[START OF Given text]

The Mis-Education of the Negro
- First edition
- Author: Carter G. Woodson
- Language: English
- Genre: African-American Studies
- Publisher: The Associated Publishers
- Publication date: 1933
- Publication place: United States
- Media type: Print (Hardcover, Paperback, E-Book)
- Pages: 108
- ISBN: 978-1-60459-227-6

= The Mis-Education of the Negro =

1933 book by Dr. Carter G. Woodson

The Mis-Education of the Negro is a 1933 nonfiction book written by Dr. Carter G. Woodson.

==Content==
Woodson's thesis is that Black people in the early 20th century were being culturally indoctrinated, rather than taught, in American schools. This conditioning, he claims, causes Black people to become dependent and to seek out inferior places in the greater society of which they are a part. He challenges his readers to become autodidacts and to "do for themselves", regardless of what they were taught:

History shows that it does not matter who is in power... those who have not learned to do for themselves and have to depend solely on others never obtain any more rights or privileges in the end than they did in the beginning.
—Chapter 14

Woodson elaborated further:

When you control a man's thinking you do not have to worry about his actions. You do not have to tell him not to stand here or go yonder. He will find his 'proper place' and will stay in it. You do not need to send him to the back door. He will go without being told. In fact, if there is no back door, he will cut one for his special benefit. His education makes it necessary.
—Preface

== Chapters ==
Chapter 1—"The Seat Of The Trouble": In this chapter Woodson explains how African Americans can feel out of place as they are indoctrinated to despise themselves within the educational system. He identifies how African Americans are often influenced to become a "good negro" in order to become successful, and this ideology urges them to downplay their "blackness" to advance socially, but being educated and moving up the social ladder does not eliminate one's blackness. This problem could possibly be avoided if African Americans had equal opportunity to learn about their culture and black history.

Chapter 2—"How We Missed The Mark": Woodson explains how the educational system failed to support African Americans because of how their schools were unable to properly teach them, when compared to predominantly white schools that were fully furnished and had the means to give their students the right education. Woodson believed that African Americans should experience different means of education to develop and show their individual skills rather than to be educated practically.

Chapter 3—"How We Drifted Away From The Truth": Woodson discusses how African Americans are separated from the truth of their actual contributions to history due to it being "white-washed". He analyzed many cases in which this makes white people believe they are superior by taking away the important contributions from black people. He also shows how black teachers are often no help in fixing the problem as they continue to teach white-washed versions of history to the future generations of students.

Chapter 4—"Education Under Outside Control": Woodson speaks on how African Americans are given educationally less valuable opportunities despite whether the institution is historically black or predominately white. Woodson believes that equal education opportunities have an effect on individuals and the life that they create for themselves. He also encourages African Americans to create better opportunities in many aspects for themselves so they can live better lives. "The program for the uplift of the negro in this country must be based upon a scientific study of the negro from within to develop in him the power to do for himself what his oppressors will never do for him."

Chapter 5—"The Failure to Make a Living" highlights a lot of the problems that Black people who attend college face when presented with how to apply that knowledge to the working world, or more specifically owning and operating a business. One of the main problems that Woodson introduces is the lack of support systems that many black Americans don't have, especially when compared to those of a similar standing who happen to be white.

[END OF Given text]

» Short problem:
Continue the article on The Mis-Education of the Negro above, starting right after its last sentence.

[START OF Dataset extract]

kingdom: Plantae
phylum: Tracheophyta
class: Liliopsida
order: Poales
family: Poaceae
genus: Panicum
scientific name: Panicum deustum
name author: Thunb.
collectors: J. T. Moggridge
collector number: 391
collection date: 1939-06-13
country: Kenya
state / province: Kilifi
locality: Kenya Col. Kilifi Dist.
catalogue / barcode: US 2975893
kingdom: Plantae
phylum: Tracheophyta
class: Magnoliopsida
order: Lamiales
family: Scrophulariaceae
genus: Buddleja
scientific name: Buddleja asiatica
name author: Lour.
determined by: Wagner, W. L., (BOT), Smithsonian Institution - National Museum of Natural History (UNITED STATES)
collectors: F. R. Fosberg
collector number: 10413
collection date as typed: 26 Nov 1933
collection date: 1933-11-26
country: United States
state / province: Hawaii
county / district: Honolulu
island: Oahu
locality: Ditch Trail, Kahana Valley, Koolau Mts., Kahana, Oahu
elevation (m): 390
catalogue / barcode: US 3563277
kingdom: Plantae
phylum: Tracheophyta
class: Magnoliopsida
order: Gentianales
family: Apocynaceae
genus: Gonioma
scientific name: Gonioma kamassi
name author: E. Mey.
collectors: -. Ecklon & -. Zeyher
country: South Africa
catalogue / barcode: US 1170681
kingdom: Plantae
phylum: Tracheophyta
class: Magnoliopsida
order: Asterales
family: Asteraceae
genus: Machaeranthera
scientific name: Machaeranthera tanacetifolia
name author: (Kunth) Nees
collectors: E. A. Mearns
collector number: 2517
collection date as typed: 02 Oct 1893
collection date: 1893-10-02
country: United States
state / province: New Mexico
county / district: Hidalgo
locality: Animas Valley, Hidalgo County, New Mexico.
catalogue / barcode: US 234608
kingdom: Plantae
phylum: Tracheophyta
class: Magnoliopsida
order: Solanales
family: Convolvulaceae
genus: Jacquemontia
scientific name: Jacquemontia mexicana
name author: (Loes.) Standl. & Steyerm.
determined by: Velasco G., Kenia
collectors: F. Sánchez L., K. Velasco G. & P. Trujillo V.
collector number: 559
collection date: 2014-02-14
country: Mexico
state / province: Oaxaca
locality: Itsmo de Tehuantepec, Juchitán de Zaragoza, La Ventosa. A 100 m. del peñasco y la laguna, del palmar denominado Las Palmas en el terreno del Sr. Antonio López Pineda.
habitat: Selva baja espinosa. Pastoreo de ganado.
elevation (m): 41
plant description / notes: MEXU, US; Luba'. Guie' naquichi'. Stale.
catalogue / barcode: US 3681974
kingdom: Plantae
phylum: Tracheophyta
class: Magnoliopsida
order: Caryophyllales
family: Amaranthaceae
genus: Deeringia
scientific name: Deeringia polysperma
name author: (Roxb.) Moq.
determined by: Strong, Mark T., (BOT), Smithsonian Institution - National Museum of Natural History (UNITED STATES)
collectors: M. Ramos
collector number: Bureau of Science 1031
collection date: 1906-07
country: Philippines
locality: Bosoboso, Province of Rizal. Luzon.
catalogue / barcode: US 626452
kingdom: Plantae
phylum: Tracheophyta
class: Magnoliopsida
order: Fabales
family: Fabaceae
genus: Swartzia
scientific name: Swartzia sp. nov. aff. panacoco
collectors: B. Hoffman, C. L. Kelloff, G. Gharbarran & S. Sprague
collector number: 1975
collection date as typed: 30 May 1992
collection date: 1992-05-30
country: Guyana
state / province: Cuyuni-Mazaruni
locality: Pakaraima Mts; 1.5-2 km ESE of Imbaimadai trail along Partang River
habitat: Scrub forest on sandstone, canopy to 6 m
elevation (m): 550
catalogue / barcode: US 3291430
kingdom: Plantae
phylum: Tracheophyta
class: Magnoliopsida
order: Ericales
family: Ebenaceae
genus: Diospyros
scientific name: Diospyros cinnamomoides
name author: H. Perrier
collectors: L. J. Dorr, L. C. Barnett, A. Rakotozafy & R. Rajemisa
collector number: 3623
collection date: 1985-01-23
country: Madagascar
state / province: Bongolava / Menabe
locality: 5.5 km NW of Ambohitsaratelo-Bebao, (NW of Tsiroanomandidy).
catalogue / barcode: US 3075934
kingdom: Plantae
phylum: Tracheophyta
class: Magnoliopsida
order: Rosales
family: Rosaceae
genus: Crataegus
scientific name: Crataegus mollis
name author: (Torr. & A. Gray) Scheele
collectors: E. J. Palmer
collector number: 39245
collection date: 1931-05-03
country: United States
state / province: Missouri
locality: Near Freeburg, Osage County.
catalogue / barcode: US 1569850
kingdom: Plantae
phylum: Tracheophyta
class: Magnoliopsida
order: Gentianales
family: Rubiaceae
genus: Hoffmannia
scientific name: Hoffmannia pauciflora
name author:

[END OF Dataset extract]

» Response to the task:
Chapter 6—"The Educated Negro Leaves the Masses" discusses the estrangement that many educated black people have from the black church and the lack of support the black church receives from the educated as a result. According to Woodson, some of the things educated black people are doing instead of supporting the black church are switching to predominantly white denominations, or not attending church altogether. Woodson emphasizes the importance of the black church as "the only institution that the race controls".

Chapter 7—"Dissension and Weakness", Woodson discusses the lack of tolerance those in rural areas have for dissension and differences in denomination around them. Woodson, once again, refers back to the lack of guidance and presence educated Black people have in the Black church and the effects of it; which includes children becoming more involved with gambling, drinking, and smoking.

Chapter 8—"Professional Education Discouraged" discusses the discouragement many Black Americans face in academic settings. Some of the prime examples Woodson brings to light are how black Americans are told there will be no job opportunities in particular fields should they choose to study them, being told they are not fit for certain fields, and being discredited or ignored despite being well educated in a particular field.

Chapter 9—"Political Education Neglected", begins with some examples as to how African Americans have been previously kept from learning about American politics, one example being when a bill that would print the Constitution of the United States in all schools was turned down because "it would never do to have Negroes study the Constitution of the United States." Woodson also lays out a brief history of other times when African Americans were kept from learning about laws that govern their everyday life and the policies that were keeping them subservient.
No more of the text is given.